ASHLAND — Wisconsin native Bill Blagg has become one of the premier big-stage magicians in the country, and like most folks who follow that path, his interest in doing magic was sparked when he was just a kid.
“What got me hooked was a surprise package in the mail from my great-grandfather on my 10th birthday,” said Blagg. “My great-grandfather and I used to swap letters and packages through the mail and when I was a kid, I told him that I was interested in magic. So, he would write to me little instructions about magic that I could do with things found around the house. I’d write him back and let him know how I did with it, and ask him if he had anything new. So, after that back and forth for a number of years, he sent me three books on my 10th birthday called the ‘Harlan Tarbell Course In Magic,’ which had thousands of magic tricks in them. But, more than just the tricks in them, the books talked about how to learn the routine of magic shows, and what it meant to perform. It wasn’t just about the tricks. It was about the art of doing a show.”

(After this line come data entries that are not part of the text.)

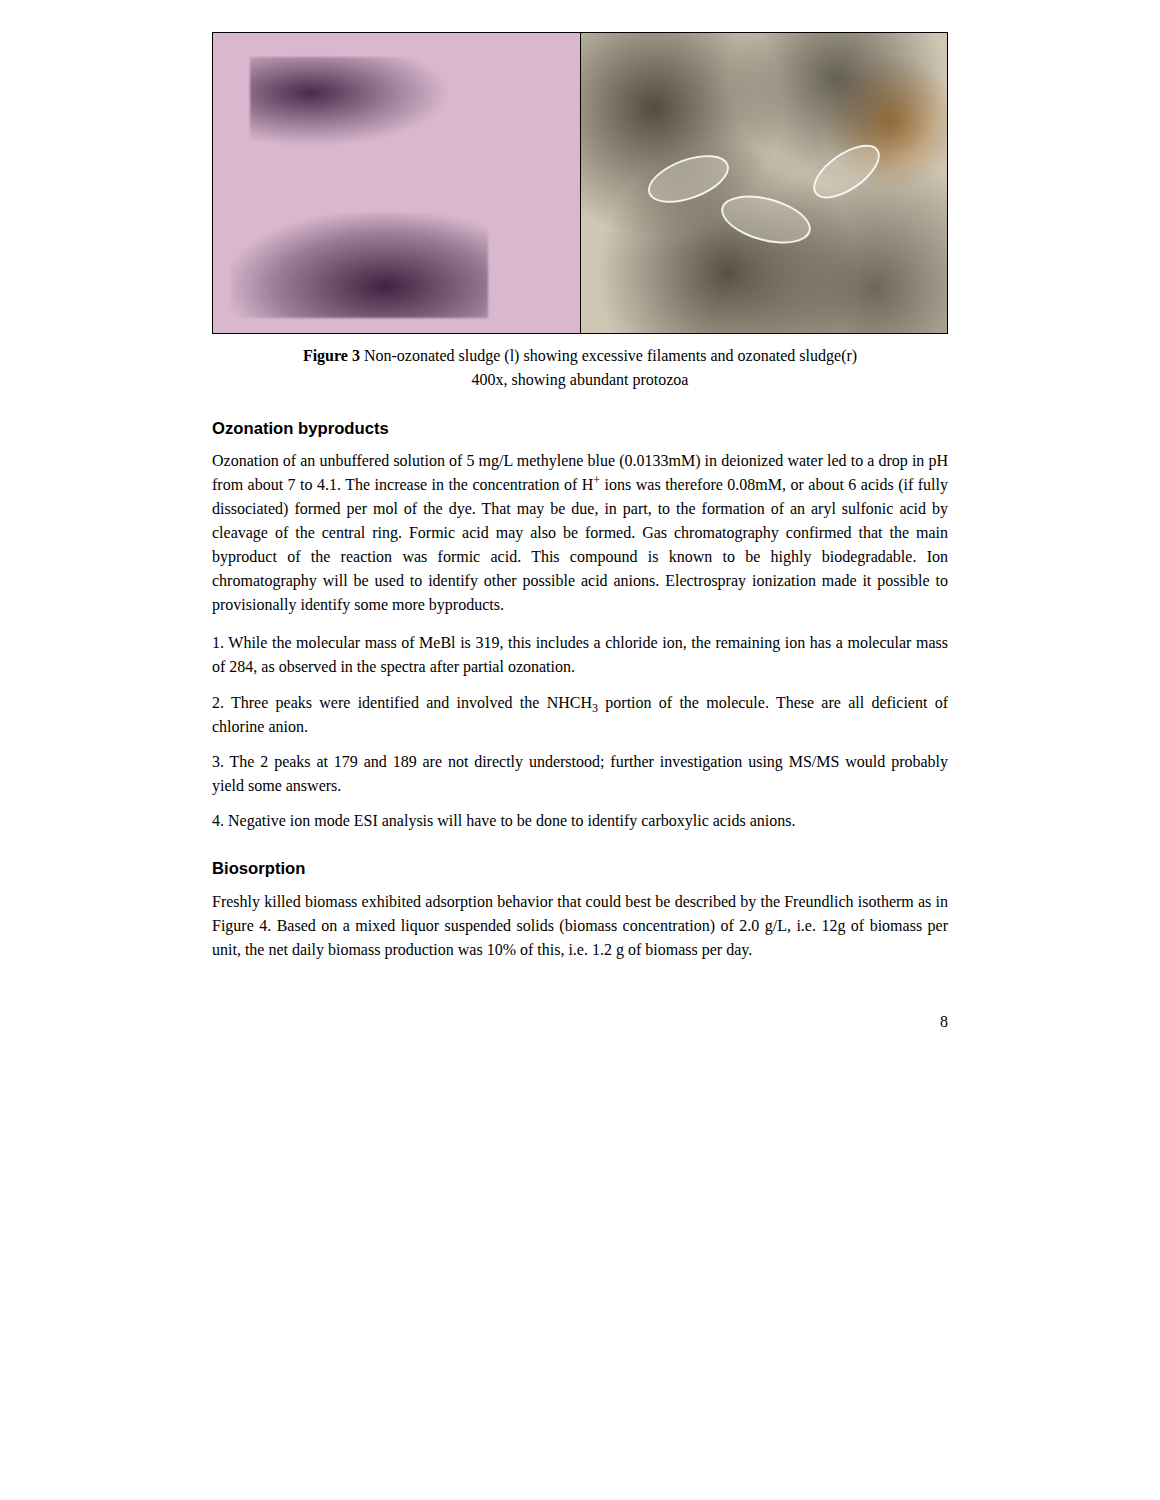Figure 3 Non-ozonated sludge (l) showing excessive filaments and ozonated sludge(r)
400x, showing abundant protozoa
Ozonation byproducts
Ozonation of an unbuffered solution of 5 mg/L methylene blue (0.0133mM) in deionized water led to a drop in pH from about 7 to 4.1. The increase in the concentration of H+ ions was therefore 0.08mM, or about 6 acids (if fully dissociated) formed per mol of the dye. That may be due, in part, to the formation of an aryl sulfonic acid by cleavage of the central ring. Formic acid may also be formed. Gas chromatography confirmed that the main byproduct of the reaction was formic acid. This compound is known to be highly biodegradable. Ion chromatography will be used to identify other possible acid anions. Electrospray ionization made it possible to provisionally identify some more byproducts.
1. While the molecular mass of MeBl is 319, this includes a chloride ion, the remaining ion has a molecular mass of 284, as observed in the spectra after partial ozonation.
2. Three peaks were identified and involved the NHCH3 portion of the molecule. These are all deficient of chlorine anion.
3. The 2 peaks at 179 and 189 are not directly understood; further investigation using MS/MS would probably yield some answers.
4. Negative ion mode ESI analysis will have to be done to identify carboxylic acids anions.
Biosorption
Freshly killed biomass exhibited adsorption behavior that could best be described by the Freundlich isotherm as in Figure 4. Based on a mixed liquor suspended solids (biomass concentration) of 2.0 g/L, i.e. 12g of biomass per unit, the net daily biomass production was 10% of this, i.e. 1.2 g of biomass per day.
8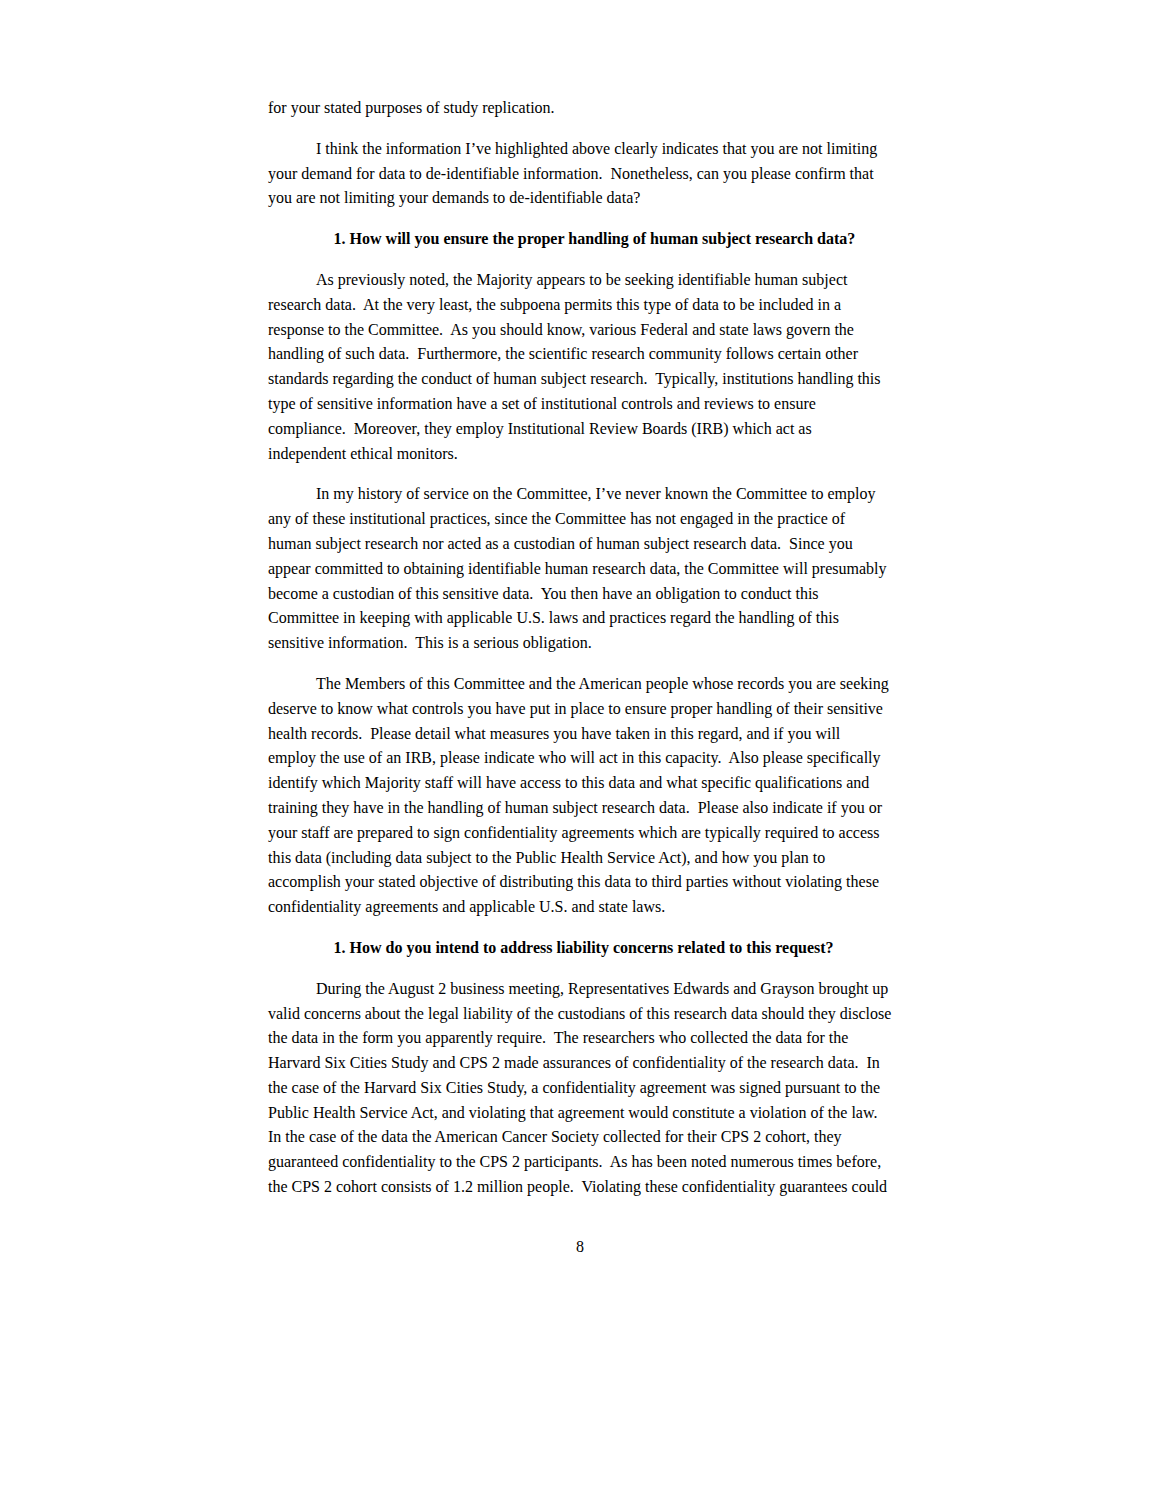for your stated purposes of study replication.
I think the information I’ve highlighted above clearly indicates that you are not limiting your demand for data to de-identifiable information. Nonetheless, can you please confirm that you are not limiting your demands to de-identifiable data?
How will you ensure the proper handling of human subject research data?
As previously noted, the Majority appears to be seeking identifiable human subject research data. At the very least, the subpoena permits this type of data to be included in a response to the Committee. As you should know, various Federal and state laws govern the handling of such data. Furthermore, the scientific research community follows certain other standards regarding the conduct of human subject research. Typically, institutions handling this type of sensitive information have a set of institutional controls and reviews to ensure compliance. Moreover, they employ Institutional Review Boards (IRB) which act as independent ethical monitors.
In my history of service on the Committee, I’ve never known the Committee to employ any of these institutional practices, since the Committee has not engaged in the practice of human subject research nor acted as a custodian of human subject research data. Since you appear committed to obtaining identifiable human research data, the Committee will presumably become a custodian of this sensitive data. You then have an obligation to conduct this Committee in keeping with applicable U.S. laws and practices regard the handling of this sensitive information. This is a serious obligation.
The Members of this Committee and the American people whose records you are seeking deserve to know what controls you have put in place to ensure proper handling of their sensitive health records. Please detail what measures you have taken in this regard, and if you will employ the use of an IRB, please indicate who will act in this capacity. Also please specifically identify which Majority staff will have access to this data and what specific qualifications and training they have in the handling of human subject research data. Please also indicate if you or your staff are prepared to sign confidentiality agreements which are typically required to access this data (including data subject to the Public Health Service Act), and how you plan to accomplish your stated objective of distributing this data to third parties without violating these confidentiality agreements and applicable U.S. and state laws.
How do you intend to address liability concerns related to this request?
During the August 2 business meeting, Representatives Edwards and Grayson brought up valid concerns about the legal liability of the custodians of this research data should they disclose the data in the form you apparently require. The researchers who collected the data for the Harvard Six Cities Study and CPS 2 made assurances of confidentiality of the research data. In the case of the Harvard Six Cities Study, a confidentiality agreement was signed pursuant to the Public Health Service Act, and violating that agreement would constitute a violation of the law. In the case of the data the American Cancer Society collected for their CPS 2 cohort, they guaranteed confidentiality to the CPS 2 participants. As has been noted numerous times before, the CPS 2 cohort consists of 1.2 million people. Violating these confidentiality guarantees could
8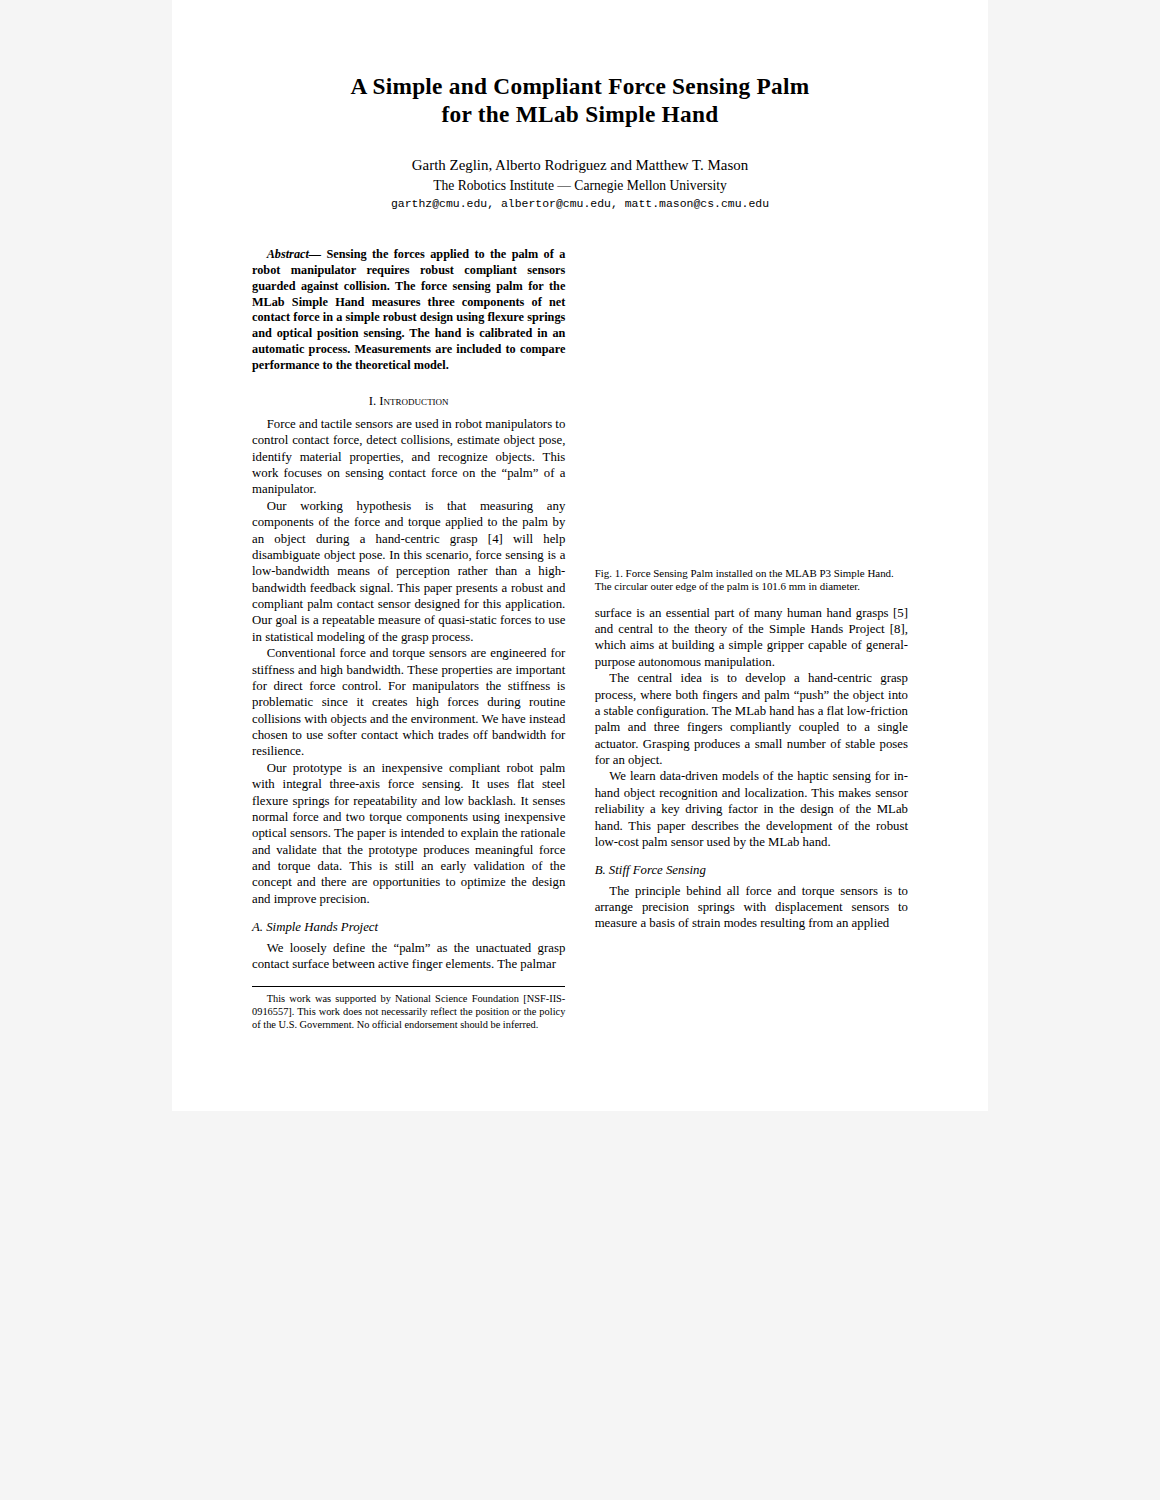A Simple and Compliant Force Sensing Palm
for the MLab Simple Hand
Garth Zeglin, Alberto Rodriguez and Matthew T. Mason
The Robotics Institute — Carnegie Mellon University
garthz@cmu.edu, albertor@cmu.edu, matt.mason@cs.cmu.edu
Abstract— Sensing the forces applied to the palm of a robot manipulator requires robust compliant sensors guarded against collision. The force sensing palm for the MLab Simple Hand measures three components of net contact force in a simple robust design using flexure springs and optical position sensing. The hand is calibrated in an automatic process. Measurements are included to compare performance to the theoretical model.
I. Introduction
Force and tactile sensors are used in robot manipulators to control contact force, detect collisions, estimate object pose, identify material properties, and recognize objects. This work focuses on sensing contact force on the “palm” of a manipulator.
Our working hypothesis is that measuring any components of the force and torque applied to the palm by an object during a hand-centric grasp [4] will help disambiguate object pose. In this scenario, force sensing is a low-bandwidth means of perception rather than a high-bandwidth feedback signal. This paper presents a robust and compliant palm contact sensor designed for this application. Our goal is a repeatable measure of quasi-static forces to use in statistical modeling of the grasp process.
Conventional force and torque sensors are engineered for stiffness and high bandwidth. These properties are important for direct force control. For manipulators the stiffness is problematic since it creates high forces during routine collisions with objects and the environment. We have instead chosen to use softer contact which trades off bandwidth for resilience.
Our prototype is an inexpensive compliant robot palm with integral three-axis force sensing. It uses flat steel flexure springs for repeatability and low backlash. It senses normal force and two torque components using inexpensive optical sensors. The paper is intended to explain the rationale and validate that the prototype produces meaningful force and torque data. This is still an early validation of the concept and there are opportunities to optimize the design and improve precision.
A. Simple Hands Project
We loosely define the “palm” as the unactuated grasp contact surface between active finger elements. The palmar
This work was supported by National Science Foundation [NSF-IIS-0916557]. This work does not necessarily reflect the position or the policy of the U.S. Government. No official endorsement should be inferred.
Fig. 1. Force Sensing Palm installed on the MLAB P3 Simple Hand. The circular outer edge of the palm is 101.6 mm in diameter.
surface is an essential part of many human hand grasps [5] and central to the theory of the Simple Hands Project [8], which aims at building a simple gripper capable of general-purpose autonomous manipulation.
The central idea is to develop a hand-centric grasp process, where both fingers and palm “push” the object into a stable configuration. The MLab hand has a flat low-friction palm and three fingers compliantly coupled to a single actuator. Grasping produces a small number of stable poses for an object.
We learn data-driven models of the haptic sensing for in-hand object recognition and localization. This makes sensor reliability a key driving factor in the design of the MLab hand. This paper describes the development of the robust low-cost palm sensor used by the MLab hand.
B. Stiff Force Sensing
The principle behind all force and torque sensors is to arrange precision springs with displacement sensors to measure a basis of strain modes resulting from an applied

Blagg specializes in big-stage, family friendly magic that includes fun audience participation.
On Friday, March 10, The Magic of Bill Blagg Live show will take place at the historic Paramount Arts Center in Ashland at 7 p.m. Tickets range from $15 to $40 and all ages are welcome. The venue is located at 1300 Winchester Ave. in Ashland. More information can be found at paramountartscenter.com.
“What was fascinating about what my grandfather gave me as a kid was that they were the three original books on magic that he bought in 1942 from their first printing, and I still got them,” said Blagg. “Then, I grew up as a kid of the 1980s and ‘90s and the annual ‘David Copperfield TV Special’ would definitely inspire me. For folks in the 1970s, magician Doug Henning was big, and later on I got to work with Doug’s illusion designer and the guy that built all of his illusions. Professional magic is like any other industry, as in you get respect by doing it. Once you have done something for so long, and other people can reference the quality of your work and the breadth of what you do — I feel like it all just comes from there. Like my dad always told me, ‘With any type of work in your life, the harder you work, the luckier you get.’”
In a way, according to Blagg, the art of magic is similar to those who create music for a living, as in the pressure to be original, unique and different from others is huge.
“There is a ton of pressure to come up with original pieces of magic,” said Blagg. “Magicians can only do so many things. You can make something disappear, you can make something re-appear, and so on. But, magic is very much like music. Musicians have the same set of notes that have been around from the very beginning, and they take those same sets of notes and orientate them into a melody that works for them. And, it doesn’t necessarily have to do with the tempo and the tone as much as it becomes about the story and what they are saying, and I always thought to myself, ‘Why can’t magic do the same, exact thing, and use the structure of magic like notes in a song?’”
The show that Blagg is bringing to the Paramount is multi-media in nature and not only family friendly, but it is also created in a way that everyone in every seat can see and enjoy.
“‘America’s Got Talent’ TV show calls us every year, but we say no because our style of magic isn’t about, ‘Hey, check this illusion out,’ but instead it is about sitting down and hanging out with us for an hour-and-a-half and take in the whole show,” said Blagg. “We do small magic and we do big magic. But I go big, especially when we come to venues that are as gorgeous and beautiful as the Paramount in Ashland. We have been there in the past and the team there and those behind the scenes that are keeping that place open and bringing live entertainment there work extremely hard. But I like to go big because if I went to a magic show and had to watch it being done on a screen, then I would stay home. I mean, we do some close up things on a screen, but I would say that is 3% of the show.”
That is why Blagg and crew bring so much equipment, because it is needed to make their magic fill up a venue.
“At our show, everybody from the very last seat to the very front seat get the exact, same experience,” said Blagg. “That is why we carry 26,000 pounds of equipment and it takes over 15 people to put on this show, doing audio and lighting, illusion engineers, stage sets and more. I’ve got a really cool piece that we are bringing for you folks on Friday night where I get locked inside of a box that is made of plexiglass, where you can see me the entire time, and that box gets hoisted over 10 feet in the air in the middle of the stage. I’m not going to tell you what happens next, because I don’t want to ruin it, but something absolutely incredible is going to take place. It will floor the audience.”